To finally make an omelette
One of the things that disturb me, then, in the ‘train experience’ is the unresolved guilt we have towards that other train, our failure to answer its call to solidarious action. But intimately connected with this feeling of guilt is a philosophical confusion about the nature of human subjectivity and autonomy. Just consider the illusion of forward motion caused by the counter movement of that other train which takes the “victims of modernity” to their destinity. Shouldn’t we say that modernity bought into that illusion and that this credulity was its basic mistake? Modernity sees those victims as its victims, as the ‘collateral damage’ of its forward and autonomous activity – like Lenin said: “If you want to make an omelette, you have to break some eggs.” Modernity sees its train as moving forward, leaving the other train behind at the station, immobile in its suposedly premodern ahistoricity. But the ‘train experience’ suggests otherwise: the other train is leaving modernity behind, leaving it stagnant in its illusion of progressive history. One would think, then, that the modern idea of autonomous subjectivity is an illusion as well, as part and parcel of this broader illusion of progress. This is no doubt partly true. Yet at the same time the idea of autonomy is also redeemed by the other train, as it calls us to shared responsibility, to solidarious action in name of those others who are no longer among us. The Other Train is also the Train of the Other, departing from us, leaving us behind, forcing us to stand on our own two feet, responsible, in charge of the world. Thus our autonomy – our self-legislation – is also the real effect of the retreat of the heteronomous ‘Law of the Other’. As if Lenin’s eggs broke from their own accord – like Humpty Dumpty falling to pieces – saying to us: “Now you make an omelette! Hic Rhodus, hic salta!” Perhaps that was the deeper meaning of the Bolshevik who replied: “Comrade, I see the broken eggs everywhere. But where, oh where, is the omelette?” Autonomy, then, is the responsibility to finally make an omelette in order to give some justificatory sense to all the broken eggs… 

The originary moment of Humpty’s death
Of course, in the meantime so many eggs have been broken that no omelette – no matter how wonderful – could ever redeem them. There is no theodicy for Auschwitz, no ruse of reason able to sublate this absolute negativity. Humpty Dumpty cannot be put together again, not by “all the king’s horses and all the king’s men”. And still we owe it to Humpty to save others from a similar fate. Perhaps that is the omelette we are called upon to make by all the broken eggs: the omelette of our own responsibility, our solidarious autonomy. In a sense, then, the yolk inside Humpty was simply our own being: we ourselves were freed from the shells imprisoning us when Humpty fell and broke.
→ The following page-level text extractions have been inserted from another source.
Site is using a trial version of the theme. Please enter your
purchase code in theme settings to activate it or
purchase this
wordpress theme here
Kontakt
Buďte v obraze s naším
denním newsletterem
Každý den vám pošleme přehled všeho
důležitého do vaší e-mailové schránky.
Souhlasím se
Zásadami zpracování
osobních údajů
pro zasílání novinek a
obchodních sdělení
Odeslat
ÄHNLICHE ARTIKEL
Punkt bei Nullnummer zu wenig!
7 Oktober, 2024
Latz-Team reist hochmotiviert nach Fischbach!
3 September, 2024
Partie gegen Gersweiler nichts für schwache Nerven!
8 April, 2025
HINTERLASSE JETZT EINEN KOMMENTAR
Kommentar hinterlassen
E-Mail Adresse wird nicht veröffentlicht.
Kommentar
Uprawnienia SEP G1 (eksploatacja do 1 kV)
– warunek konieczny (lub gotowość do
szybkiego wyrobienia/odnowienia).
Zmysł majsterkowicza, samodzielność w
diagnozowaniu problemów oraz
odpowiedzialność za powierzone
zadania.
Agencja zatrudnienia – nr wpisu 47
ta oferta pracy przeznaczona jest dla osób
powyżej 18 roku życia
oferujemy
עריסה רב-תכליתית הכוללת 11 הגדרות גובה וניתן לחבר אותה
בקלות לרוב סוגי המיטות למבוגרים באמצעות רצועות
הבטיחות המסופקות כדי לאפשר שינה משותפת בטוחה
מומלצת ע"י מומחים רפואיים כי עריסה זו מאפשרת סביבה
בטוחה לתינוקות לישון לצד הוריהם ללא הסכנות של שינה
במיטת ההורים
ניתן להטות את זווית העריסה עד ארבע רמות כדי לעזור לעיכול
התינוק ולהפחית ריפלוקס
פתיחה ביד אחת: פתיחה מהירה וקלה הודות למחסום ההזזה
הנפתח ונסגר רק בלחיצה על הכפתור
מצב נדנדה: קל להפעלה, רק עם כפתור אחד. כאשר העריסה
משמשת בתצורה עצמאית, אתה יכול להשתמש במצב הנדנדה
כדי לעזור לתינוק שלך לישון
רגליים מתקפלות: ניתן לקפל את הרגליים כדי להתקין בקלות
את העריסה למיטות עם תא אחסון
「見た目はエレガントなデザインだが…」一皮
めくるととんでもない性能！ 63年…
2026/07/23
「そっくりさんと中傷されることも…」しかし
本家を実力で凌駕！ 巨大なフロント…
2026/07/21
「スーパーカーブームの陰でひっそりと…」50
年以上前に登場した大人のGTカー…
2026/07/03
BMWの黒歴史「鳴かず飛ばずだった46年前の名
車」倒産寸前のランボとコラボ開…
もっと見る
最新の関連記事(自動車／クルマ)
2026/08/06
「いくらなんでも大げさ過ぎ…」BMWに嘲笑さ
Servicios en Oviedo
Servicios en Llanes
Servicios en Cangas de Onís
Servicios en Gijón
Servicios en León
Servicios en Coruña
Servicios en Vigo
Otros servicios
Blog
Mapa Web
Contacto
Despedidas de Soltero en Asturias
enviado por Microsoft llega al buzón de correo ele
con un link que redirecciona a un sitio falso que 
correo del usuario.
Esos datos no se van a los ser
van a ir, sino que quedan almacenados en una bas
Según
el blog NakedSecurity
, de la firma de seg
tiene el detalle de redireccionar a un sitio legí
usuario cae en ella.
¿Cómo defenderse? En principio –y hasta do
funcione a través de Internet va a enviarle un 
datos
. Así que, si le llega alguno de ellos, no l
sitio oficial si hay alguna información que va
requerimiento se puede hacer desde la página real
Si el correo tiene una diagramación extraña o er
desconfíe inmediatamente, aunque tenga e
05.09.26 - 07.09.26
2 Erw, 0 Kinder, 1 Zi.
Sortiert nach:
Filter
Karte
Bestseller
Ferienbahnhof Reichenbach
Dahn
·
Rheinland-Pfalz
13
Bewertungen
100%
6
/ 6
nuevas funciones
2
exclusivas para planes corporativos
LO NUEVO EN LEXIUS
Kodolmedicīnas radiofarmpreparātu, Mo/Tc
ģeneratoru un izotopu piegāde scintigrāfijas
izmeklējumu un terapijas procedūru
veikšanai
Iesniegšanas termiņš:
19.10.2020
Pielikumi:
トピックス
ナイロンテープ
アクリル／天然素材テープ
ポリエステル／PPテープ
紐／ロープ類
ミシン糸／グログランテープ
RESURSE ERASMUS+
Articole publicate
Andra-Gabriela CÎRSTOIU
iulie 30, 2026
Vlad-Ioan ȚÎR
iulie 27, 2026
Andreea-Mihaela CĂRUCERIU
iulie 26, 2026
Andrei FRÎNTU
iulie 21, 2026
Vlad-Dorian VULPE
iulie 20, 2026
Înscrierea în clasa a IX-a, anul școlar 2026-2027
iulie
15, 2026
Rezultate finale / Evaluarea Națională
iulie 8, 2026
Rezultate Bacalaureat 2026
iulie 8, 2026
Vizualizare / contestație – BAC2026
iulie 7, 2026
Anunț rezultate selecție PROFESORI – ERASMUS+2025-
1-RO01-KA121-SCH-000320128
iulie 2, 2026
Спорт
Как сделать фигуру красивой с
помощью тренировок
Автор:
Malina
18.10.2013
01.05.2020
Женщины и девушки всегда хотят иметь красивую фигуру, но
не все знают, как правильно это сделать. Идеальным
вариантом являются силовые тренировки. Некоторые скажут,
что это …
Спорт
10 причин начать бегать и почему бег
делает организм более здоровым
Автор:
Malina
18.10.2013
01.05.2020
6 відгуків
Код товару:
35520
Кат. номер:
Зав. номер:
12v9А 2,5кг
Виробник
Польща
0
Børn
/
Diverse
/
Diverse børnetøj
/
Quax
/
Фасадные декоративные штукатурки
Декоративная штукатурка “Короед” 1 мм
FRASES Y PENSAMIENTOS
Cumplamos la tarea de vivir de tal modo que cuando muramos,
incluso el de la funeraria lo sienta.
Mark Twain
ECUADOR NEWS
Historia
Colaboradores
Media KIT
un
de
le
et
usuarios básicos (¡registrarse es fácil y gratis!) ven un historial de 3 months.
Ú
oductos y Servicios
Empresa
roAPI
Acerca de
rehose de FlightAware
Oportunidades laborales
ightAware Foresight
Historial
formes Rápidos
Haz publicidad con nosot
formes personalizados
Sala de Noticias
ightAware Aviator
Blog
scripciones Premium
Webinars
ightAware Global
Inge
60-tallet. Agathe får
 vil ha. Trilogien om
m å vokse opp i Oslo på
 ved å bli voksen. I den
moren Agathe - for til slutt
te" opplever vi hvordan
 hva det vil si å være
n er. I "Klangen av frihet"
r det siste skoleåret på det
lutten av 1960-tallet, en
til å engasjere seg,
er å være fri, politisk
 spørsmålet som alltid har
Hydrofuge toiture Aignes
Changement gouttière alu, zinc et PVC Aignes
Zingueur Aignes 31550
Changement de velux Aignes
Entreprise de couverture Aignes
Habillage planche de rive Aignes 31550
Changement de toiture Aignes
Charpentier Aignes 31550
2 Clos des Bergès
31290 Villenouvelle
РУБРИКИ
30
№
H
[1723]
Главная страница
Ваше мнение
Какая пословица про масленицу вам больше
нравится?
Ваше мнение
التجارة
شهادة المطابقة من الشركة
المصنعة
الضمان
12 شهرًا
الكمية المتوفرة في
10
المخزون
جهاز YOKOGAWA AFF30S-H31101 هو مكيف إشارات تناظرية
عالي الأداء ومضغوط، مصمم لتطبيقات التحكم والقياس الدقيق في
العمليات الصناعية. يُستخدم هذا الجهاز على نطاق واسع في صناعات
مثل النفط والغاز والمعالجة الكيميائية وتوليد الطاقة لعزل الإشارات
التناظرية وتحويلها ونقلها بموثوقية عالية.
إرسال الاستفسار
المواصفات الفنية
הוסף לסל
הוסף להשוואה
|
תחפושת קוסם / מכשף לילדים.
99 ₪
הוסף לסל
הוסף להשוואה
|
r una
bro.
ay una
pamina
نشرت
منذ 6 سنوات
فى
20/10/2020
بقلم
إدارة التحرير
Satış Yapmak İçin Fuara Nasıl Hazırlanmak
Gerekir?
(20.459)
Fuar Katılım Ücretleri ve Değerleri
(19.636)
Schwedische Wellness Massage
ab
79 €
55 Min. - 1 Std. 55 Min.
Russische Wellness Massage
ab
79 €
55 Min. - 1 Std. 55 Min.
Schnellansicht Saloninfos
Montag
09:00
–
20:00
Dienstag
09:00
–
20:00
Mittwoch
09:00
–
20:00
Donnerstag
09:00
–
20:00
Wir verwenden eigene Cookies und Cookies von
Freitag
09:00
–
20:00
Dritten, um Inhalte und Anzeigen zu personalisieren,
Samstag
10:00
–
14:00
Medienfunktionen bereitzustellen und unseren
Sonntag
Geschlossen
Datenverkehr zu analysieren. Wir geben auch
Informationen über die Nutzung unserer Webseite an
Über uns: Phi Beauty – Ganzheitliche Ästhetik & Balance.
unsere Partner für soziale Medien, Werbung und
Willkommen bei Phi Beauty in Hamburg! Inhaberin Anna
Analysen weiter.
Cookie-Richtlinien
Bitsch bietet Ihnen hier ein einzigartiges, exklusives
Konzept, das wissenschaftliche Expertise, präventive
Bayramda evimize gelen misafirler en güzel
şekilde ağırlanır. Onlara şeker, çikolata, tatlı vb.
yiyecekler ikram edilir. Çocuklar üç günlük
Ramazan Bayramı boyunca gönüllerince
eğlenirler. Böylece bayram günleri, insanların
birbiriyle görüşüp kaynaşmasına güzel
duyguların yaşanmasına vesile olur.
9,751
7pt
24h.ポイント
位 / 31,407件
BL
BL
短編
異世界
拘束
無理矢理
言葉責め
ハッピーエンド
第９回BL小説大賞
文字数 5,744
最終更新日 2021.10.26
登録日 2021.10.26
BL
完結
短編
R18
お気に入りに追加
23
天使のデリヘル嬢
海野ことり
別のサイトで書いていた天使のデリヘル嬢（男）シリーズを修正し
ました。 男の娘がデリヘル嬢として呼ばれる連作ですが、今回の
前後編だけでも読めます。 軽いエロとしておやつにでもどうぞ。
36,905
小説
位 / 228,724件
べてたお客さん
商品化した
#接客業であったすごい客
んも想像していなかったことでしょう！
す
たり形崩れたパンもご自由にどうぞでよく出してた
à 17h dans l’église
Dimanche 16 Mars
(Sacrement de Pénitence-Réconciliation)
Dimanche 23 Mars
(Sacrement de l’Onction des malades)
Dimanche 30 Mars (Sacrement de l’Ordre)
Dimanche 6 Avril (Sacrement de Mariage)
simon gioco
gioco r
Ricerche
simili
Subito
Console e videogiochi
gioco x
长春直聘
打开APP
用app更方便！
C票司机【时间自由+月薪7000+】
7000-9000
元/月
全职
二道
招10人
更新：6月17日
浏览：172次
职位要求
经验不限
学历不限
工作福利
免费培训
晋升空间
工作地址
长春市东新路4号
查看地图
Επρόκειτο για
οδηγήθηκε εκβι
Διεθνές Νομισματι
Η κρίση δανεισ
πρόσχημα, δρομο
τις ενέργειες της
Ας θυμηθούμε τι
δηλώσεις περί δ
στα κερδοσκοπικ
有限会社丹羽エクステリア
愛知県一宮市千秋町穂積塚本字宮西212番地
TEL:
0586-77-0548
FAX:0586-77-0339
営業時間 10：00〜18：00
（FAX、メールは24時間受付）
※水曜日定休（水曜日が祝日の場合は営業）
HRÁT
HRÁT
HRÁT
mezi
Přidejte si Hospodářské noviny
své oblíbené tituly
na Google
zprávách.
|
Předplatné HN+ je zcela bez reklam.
The yolk was our essence in its state of immediate heteronomy, our substantial community with otherness in the womb of nature where the borders between beings are not yet clear-cut. Humpty’s death was our birth – a double birth, since we were not only freed from our fusion with the Other but were also made responsible for the Other as the first victim of our coming to autonomy. A birth, then, which was both factual (freedom from the Other) and moral (responsibility for the Other). Here, one could say, the poet Jaromil from Kundera’s novel Life is elsewhere goes
wrong when he writes:

He is free who is unaware of his origin.
He is free who is born of an egg dropped in the woods.
He is free who is spat out from the sky and touches
the earth without a pang of gratitude.

What he forgets is the egg that has to be broken for this freedom to be possible – a breach which makes our freedom guilty from the start.  

Milan Kundera (1986), Life is elsewhere. New York: Penguin Books, p.121.